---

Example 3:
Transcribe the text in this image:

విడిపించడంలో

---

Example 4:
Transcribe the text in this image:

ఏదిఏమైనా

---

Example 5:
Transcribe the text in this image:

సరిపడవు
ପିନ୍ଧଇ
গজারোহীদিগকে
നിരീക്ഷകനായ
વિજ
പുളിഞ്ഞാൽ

...

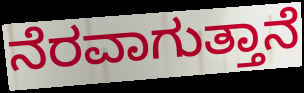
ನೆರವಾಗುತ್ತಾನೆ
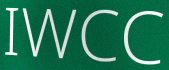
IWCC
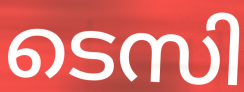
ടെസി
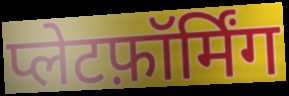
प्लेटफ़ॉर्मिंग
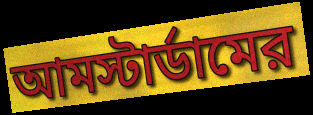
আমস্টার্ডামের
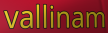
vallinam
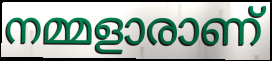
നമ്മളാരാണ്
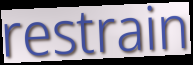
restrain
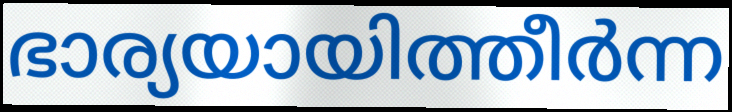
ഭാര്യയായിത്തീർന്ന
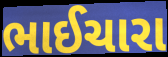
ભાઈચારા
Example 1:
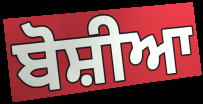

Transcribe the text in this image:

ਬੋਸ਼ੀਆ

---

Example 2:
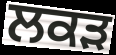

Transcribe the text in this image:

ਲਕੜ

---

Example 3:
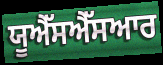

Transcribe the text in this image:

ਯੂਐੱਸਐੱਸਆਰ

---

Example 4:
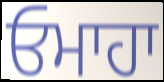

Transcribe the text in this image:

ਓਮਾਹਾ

§ **Exercise**:
Line count for the word "Example": work out how many lines of the data above include it, and reply with that number alone.

§ **Your response**:
7